For the retail investor, the most accessible path is through publicly traded ETFs and mutual funds that hold SpaceX in their portfolios. This provides liquidity, as the fund shares can be bought and sold on a public exchange, even though the underlying SpaceX asset remains private.
Funds with Notable SpaceX Stakes
- Fidelity Contrafund (FCNTX): A large-cap growth fund that has held a significant position in SpaceX, citing the growth of the Starlink satellite broadband business as a primary driver.
- Baron Partners Fund (BPTRX): Known for having one of the heaviest weightings of SpaceX among publicly accessible funds, reflecting founder Ron Baron’s long-term backing of Elon Musk.

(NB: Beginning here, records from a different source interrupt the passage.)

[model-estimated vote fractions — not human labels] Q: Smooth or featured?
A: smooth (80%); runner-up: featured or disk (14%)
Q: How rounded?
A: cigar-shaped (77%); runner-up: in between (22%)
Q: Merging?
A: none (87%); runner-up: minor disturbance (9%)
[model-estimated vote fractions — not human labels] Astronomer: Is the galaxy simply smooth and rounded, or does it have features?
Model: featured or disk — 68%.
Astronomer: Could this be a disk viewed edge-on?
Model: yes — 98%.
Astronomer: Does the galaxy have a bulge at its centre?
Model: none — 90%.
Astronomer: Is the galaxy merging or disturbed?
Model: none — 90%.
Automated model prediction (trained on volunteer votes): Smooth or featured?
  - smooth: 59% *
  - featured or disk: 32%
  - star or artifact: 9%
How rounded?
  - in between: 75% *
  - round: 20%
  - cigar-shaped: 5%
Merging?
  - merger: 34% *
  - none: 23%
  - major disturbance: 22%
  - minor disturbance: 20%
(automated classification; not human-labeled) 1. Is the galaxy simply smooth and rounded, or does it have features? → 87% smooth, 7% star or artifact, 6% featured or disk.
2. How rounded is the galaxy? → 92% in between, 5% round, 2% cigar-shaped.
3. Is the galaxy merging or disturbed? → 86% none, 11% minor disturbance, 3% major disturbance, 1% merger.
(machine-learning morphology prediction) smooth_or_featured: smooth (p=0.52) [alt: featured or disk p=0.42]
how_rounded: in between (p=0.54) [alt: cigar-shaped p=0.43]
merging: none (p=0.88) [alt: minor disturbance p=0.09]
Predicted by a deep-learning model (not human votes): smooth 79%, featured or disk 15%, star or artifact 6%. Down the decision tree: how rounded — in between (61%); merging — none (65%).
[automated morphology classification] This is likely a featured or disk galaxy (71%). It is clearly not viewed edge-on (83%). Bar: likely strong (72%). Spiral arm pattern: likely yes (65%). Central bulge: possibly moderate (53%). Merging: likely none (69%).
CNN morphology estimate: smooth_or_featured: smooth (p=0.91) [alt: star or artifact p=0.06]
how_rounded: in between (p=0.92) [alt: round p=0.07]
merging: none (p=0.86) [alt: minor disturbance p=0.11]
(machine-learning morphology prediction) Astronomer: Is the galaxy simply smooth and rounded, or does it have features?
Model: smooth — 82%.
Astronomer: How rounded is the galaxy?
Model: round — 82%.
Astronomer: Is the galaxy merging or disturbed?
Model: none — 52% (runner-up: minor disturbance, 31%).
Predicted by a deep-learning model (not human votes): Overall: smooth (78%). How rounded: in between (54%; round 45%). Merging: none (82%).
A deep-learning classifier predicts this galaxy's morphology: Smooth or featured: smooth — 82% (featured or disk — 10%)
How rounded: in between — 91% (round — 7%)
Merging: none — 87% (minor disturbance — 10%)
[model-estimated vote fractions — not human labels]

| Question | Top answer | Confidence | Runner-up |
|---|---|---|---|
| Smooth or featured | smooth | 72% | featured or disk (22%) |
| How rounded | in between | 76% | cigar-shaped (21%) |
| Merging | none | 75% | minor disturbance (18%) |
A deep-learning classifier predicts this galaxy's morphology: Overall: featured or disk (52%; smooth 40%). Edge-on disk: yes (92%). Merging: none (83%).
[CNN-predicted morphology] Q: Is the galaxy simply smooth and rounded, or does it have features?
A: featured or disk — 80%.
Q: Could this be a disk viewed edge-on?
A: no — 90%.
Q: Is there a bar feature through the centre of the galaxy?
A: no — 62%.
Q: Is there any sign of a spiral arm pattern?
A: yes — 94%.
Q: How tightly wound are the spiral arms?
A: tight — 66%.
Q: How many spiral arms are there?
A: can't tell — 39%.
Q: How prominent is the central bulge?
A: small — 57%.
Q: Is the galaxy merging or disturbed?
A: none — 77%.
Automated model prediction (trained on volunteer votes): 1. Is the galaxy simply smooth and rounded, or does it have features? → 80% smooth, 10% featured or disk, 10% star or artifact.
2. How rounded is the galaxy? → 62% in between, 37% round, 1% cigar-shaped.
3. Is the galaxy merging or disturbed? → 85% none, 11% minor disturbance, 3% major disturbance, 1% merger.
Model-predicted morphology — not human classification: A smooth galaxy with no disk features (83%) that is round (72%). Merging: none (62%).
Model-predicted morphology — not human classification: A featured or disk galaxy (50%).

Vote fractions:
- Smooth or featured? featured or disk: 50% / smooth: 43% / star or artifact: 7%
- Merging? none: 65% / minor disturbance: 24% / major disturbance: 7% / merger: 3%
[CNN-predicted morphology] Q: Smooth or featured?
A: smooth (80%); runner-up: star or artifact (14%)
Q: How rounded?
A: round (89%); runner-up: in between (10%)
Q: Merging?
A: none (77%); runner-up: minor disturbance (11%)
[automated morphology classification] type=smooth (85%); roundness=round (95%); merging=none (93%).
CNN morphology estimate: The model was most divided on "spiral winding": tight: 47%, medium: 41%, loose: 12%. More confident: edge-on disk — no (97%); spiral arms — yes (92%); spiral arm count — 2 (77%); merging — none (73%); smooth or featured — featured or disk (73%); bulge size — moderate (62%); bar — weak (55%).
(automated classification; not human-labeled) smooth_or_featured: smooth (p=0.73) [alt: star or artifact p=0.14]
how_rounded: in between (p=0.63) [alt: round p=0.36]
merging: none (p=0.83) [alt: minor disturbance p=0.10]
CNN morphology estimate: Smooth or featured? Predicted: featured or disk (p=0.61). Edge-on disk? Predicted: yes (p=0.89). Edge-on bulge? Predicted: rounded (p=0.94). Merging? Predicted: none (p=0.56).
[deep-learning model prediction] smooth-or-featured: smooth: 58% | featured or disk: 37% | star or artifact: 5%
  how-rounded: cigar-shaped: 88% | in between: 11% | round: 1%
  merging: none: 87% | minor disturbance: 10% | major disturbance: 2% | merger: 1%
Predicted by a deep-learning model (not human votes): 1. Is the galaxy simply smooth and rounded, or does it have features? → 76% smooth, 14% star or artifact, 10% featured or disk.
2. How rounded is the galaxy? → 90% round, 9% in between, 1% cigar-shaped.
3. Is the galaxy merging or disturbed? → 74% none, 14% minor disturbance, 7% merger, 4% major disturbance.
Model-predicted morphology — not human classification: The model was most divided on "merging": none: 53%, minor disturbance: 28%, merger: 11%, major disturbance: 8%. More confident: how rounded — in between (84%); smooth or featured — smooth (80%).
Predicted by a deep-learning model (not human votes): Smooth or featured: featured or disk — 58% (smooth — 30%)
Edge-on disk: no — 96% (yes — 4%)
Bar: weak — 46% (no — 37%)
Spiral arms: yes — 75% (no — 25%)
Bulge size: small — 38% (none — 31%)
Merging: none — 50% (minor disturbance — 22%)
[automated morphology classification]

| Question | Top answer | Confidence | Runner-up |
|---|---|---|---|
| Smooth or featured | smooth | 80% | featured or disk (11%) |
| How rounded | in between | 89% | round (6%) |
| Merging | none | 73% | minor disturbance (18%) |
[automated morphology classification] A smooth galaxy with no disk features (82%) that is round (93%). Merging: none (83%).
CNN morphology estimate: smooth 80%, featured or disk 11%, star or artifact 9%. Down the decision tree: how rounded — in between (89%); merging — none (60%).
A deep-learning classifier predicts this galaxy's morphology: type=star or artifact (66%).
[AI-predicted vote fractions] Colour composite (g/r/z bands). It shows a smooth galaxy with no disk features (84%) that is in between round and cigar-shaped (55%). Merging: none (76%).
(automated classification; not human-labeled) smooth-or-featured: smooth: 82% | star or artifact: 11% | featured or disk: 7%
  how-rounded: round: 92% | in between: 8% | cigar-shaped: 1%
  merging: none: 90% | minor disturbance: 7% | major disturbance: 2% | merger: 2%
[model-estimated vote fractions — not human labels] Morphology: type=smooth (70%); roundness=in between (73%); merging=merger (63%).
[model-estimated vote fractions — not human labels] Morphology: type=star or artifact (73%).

- ARK Venture Fund: Managed by Cathie Wood, this closed-complete mutual fund targets private market disruptors and maintains SpaceX as one of its largest holdings.
- ERShares Entrepreneur 30 ETF (XOVR): Provides exposure via a special-purpose vehicle, though it does not offer direct ownership of the shares.
Evaluating the Risk: Great Company vs. Great Stock
The allure of SpaceX is often tied to its technological achievements, from reusable rockets to the Starlink constellation. However, financial analysts urge a distinction between the operational success of a company and the value of its stock at a specific price point.
The primary risk for those buying in the secondary market or through SPVs is the entry price. Because demand for SpaceX shares frequently outpaces supply, the price can be inflated. Ritter points out that investors make money by buying low and selling high, and warns that the price today may no longer be low. He notes that “a great company is not the same thing as a great stock.”
for those seeking broader industry exposure without the concentration risk of a single company, ETFs like the ARK Space Exploration ETF (ARKX) or the Procure Space ETF (UFO) track a wider array of companies across the launch, satellite, and defense sectors. These funds may benefit from the general “rerating” of the space industry that typically occurs when a major player like SpaceX eventually goes public.
Disclaimer: This article is for informational purposes only and does not constitute financial, investment, or legal advice. Investing in private equity and pre-IPO shares involves significant risk, including the potential loss of principal.
As the company continues to scale its Starship program and expand Starlink’s global footprint, the window for pre-public entry remains a topic of intense speculation. While no official date for a public offering has been set by the company, investors continue to monitor SEC filings and secondary market pricing for signs of a shift in strategy.